World record tilt is about to bear fruit
KIALLA MAN SETS HIS SIGHTS ON GROWING THE MOST VARIETIES OF FRUIT ON A TREE
Kialla’s Hussam Saraf dreams of claiming the Guinness World Record for the most types of fruit grown on a single tree, and he’s on track to beat the current record by double.
A master grafter, Mr Saraf’s entry is a tree that bears the makings of a stone fruit salad: white nectarine, white peach, blood plum, peachcot, yellow plum, almond, yellow peach, apricot, cherry and yellow nectarine.
The current world record for the most different fruits produced from the same tree is five: apricot, cherry, nectarine, plum and peach.
The fruit species were grafted to a prune tree in 2000 by Luis H. Carrasco E. of Chile.

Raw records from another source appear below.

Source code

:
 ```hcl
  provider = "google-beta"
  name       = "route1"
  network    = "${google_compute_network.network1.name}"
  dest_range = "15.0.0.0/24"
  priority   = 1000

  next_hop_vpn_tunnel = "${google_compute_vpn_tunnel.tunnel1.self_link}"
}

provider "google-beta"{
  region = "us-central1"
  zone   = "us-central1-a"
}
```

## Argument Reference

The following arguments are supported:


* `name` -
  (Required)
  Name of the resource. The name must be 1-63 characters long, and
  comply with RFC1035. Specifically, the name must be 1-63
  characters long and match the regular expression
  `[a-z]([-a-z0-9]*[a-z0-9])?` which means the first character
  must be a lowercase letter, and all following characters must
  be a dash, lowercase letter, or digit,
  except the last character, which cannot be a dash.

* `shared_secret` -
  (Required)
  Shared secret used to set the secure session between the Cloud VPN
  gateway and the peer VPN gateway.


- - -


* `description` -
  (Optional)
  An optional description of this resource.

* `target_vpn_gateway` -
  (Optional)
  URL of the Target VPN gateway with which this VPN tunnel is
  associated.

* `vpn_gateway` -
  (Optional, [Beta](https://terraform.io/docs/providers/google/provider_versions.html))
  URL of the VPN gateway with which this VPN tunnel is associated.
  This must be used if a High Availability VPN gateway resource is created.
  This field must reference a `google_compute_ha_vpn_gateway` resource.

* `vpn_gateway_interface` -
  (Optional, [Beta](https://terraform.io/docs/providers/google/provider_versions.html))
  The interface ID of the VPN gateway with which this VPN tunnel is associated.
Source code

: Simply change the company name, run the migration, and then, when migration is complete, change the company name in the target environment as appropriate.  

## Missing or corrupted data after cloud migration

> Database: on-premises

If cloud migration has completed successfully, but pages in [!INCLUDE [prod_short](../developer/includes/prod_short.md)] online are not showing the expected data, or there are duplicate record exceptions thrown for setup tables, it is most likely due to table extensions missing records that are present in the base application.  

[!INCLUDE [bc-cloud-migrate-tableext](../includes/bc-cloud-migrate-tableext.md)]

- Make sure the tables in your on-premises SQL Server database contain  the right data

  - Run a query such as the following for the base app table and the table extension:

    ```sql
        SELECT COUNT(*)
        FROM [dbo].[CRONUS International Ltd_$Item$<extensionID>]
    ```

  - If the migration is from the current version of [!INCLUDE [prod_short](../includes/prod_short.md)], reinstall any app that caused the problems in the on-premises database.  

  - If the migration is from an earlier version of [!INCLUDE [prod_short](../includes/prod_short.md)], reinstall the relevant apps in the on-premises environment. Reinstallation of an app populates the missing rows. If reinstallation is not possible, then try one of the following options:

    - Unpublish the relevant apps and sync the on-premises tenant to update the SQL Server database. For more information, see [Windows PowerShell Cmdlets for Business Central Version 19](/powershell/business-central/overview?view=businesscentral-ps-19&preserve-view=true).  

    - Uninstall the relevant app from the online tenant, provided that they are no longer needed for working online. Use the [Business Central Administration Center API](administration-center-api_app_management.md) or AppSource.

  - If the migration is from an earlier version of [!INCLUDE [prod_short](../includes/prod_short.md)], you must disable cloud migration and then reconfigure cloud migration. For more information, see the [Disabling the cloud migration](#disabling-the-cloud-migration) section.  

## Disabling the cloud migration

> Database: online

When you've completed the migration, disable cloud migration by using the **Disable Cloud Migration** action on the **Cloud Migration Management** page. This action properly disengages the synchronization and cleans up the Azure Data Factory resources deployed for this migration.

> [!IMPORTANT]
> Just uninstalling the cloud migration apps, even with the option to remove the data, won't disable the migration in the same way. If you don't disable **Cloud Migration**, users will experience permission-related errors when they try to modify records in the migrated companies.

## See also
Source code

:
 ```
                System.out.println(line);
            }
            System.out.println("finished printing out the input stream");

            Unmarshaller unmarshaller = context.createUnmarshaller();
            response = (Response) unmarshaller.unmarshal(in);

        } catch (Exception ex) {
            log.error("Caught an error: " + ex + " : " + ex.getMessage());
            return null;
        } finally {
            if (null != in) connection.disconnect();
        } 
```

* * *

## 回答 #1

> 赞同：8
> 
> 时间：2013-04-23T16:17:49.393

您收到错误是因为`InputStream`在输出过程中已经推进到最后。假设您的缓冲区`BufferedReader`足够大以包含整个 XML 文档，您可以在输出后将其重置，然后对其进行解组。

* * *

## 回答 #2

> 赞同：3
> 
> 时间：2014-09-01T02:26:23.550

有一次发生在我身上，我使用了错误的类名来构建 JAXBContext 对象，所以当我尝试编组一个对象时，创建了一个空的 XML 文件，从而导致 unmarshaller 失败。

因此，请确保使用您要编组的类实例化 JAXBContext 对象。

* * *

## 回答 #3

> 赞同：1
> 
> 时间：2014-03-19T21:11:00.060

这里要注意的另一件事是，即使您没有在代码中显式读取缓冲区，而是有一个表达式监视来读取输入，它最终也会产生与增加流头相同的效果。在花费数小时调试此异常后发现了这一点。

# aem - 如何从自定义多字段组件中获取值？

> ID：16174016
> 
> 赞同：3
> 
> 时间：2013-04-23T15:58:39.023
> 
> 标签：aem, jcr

At the time Mr Saraf first submitted his entry to the Guinness World Records there were seven fruits growing on his tree.
But he couldn’t resist taking it further.
“If I’m going to break it I’m going to break it well . . . so I just grafted three (more) recently — cherry, almond and a yellow nectarine,” he said.
When Mr Saraf first began experimenting with grafting he found it a bit tricky.
“I did it a few times when I was young in Iraq, but not multigraft — I’d do one graft on a tree,” he said.
“But when I came to Australia I started multi-grafting.” Now it’s second nature. “I’m used to it, I can tell if it’s going to work or not,” Mr Saraf said, who knows within two days whether a graft is absorbing food and water from the trunk of its new host.
A tour of Mr Saraf’s garden reveals a whole range of trees bearing a variety of fruits thanks to his skillful surgeries, including one super citrus tree producing oranges, lemons, mandarins and limes, near an apple tree growing six different species.
Mr Saraf said grafting improved a tree’s disease resistance, aided crosspollination, and best of all it presented a great challenge.
He is now in the final stages of authenticating his application for the Guinness World Record judges.
“They’re just waiting for the evidence,” he said.
“I’m going to send them the grafting logbook, a cover letter . . . and they want three witnesses, one with an agricultural certificate.”
Then all that’s left to do is the watering.